On Sun, 18 Feb 2007, Trent Waddington wrote:

Despite which, legal bullshit is best left for lawyers.. the *intent*
of the GPL is that if you distribute *any* changes, extensions or
plugins for a GPL work, you do so under the GPL. The law may not
allow for this to be enforced, but it shouldn't need to.. one should
read the GPL as 100% enforceable and follow it without looking for
"loop holes" as it is the stated desire of how the author of the code
wants you to use his work. Looking for loop holes, and worse yet,
discussing those loop holes in a public place, is just insulting.

by this same logic the EULA's that various commercial vendors use are completely valid, and the e-mail sigs that make you liable for reading e-mail are also valid.
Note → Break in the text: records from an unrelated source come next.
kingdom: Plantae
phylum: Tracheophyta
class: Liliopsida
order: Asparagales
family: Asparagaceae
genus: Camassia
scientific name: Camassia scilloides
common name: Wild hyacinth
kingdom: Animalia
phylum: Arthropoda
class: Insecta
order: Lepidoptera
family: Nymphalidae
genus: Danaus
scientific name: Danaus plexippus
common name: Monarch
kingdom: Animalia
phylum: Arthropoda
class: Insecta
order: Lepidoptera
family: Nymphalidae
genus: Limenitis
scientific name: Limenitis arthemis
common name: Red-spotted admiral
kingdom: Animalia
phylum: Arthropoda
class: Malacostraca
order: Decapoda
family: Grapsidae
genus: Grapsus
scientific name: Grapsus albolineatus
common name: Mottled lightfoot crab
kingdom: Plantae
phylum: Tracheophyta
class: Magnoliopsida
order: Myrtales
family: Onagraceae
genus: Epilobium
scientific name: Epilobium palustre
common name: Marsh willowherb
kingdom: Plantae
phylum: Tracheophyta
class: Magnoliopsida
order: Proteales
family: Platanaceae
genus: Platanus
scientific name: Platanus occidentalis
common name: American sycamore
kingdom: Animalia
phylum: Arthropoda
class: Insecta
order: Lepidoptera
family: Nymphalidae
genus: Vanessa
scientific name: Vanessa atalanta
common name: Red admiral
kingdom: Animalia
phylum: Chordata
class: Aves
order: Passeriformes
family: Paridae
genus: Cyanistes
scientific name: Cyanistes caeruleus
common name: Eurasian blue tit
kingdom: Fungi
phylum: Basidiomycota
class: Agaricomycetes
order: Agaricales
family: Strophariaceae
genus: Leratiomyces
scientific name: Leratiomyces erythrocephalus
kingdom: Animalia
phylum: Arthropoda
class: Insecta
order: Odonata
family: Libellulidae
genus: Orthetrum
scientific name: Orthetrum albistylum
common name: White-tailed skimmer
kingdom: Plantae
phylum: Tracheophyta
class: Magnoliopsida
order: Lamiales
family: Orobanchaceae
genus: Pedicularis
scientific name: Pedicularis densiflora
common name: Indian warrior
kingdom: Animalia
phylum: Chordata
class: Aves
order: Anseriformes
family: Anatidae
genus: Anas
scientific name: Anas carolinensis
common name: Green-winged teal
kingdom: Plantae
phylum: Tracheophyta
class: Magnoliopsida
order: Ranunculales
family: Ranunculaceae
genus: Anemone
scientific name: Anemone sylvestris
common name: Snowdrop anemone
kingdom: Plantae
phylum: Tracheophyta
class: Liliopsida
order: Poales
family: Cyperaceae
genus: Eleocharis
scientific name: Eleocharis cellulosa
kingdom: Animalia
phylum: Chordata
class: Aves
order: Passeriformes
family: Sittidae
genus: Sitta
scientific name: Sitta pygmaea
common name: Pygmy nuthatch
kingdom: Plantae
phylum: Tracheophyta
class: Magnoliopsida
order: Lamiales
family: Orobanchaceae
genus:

it doesn't matter what the intent is if it's not a legal thing to require.

in the case of the GPL the key is the border of being a drivitive work or not.

some people would like to interpret this so broadly as to make it impossible to run userspace code on a GPL OS, however everyone who is sane recognises that this is beyond the boundry.

in the case of kernel modules, this is very murky territory, and it's one that nobody has felt compelled (and confident enough in the outcome) to litigate.

I've heard many people express their opinion on what it takes to be a derivitive work, but very few lawyers

one of the few that I have seen is from IBM's lawyers in the SCO case

quote:
Second, SCO's claim that Dynix/ptx is a "derivative work" within the meaning of SCO's definition is likewise unhelpful to its motion. As an initial matter, the assertion is untenable because it is based on a definition of "derivative works based on such SOFTWARE PRODUCT" that is unsupported and in dispute (as stated above). Moreover, SCO fails even to identify the versions and components of the SOFTWARE PRODUCT and Dynix/ptx to which SCO refers. It is impossible to determine whether one product is a derivative work of another product without specific reference to what is at issue. See Gates Rubber Co. v. Bando Chem. Indus., 9 F.3d 823, 834 (10th Cir. 1993) (indicating that, in determining whether one work is a derivative of another, a court should "dissect", "examine", and "compare" the two specific works in question).

To support the proposition that Dynix/ptx is a derivative work of UNIX System V, SCO relies entirely on the testimony of its experts, Mr. Marc Rochkind and Dr. Thomas Cargill. However, as SCO admits, Mr. Rochkind's testimony is based solely on a "computer-science perspective". (SCO Br. at 14.) There is no basis for importing into the Agreement the perspective of a single computer scientist offered two decades after the Agreement was signed and providing no objective standard for his testimony. 4 See Fed. R. Evid. 702 (requiring that expert testimony be "the product of reliable principles and methods"). The term "derivative work" is a term of art under copyright law and is explicitly defined in the Copyright Act as "a work that is based on (or derived from) one or more already existing works. . . in which the editorial revisions, annotations, elaborations, or other modifications represent, as a whole, an original work of authorship". 17 U.S.C.A. § 101 (West 2006). In the absence of a provision in the Agreement to the contrary, the term "derivative work" should be understood to have the meaning that it has under federal law. One of IBM's experts, Professor Randall Davis, has provided unrebutted testimony that the portions of Dynix specifically challenged by SCO are not derivative works of UNIX System V. (Ex. 181 ¶50.)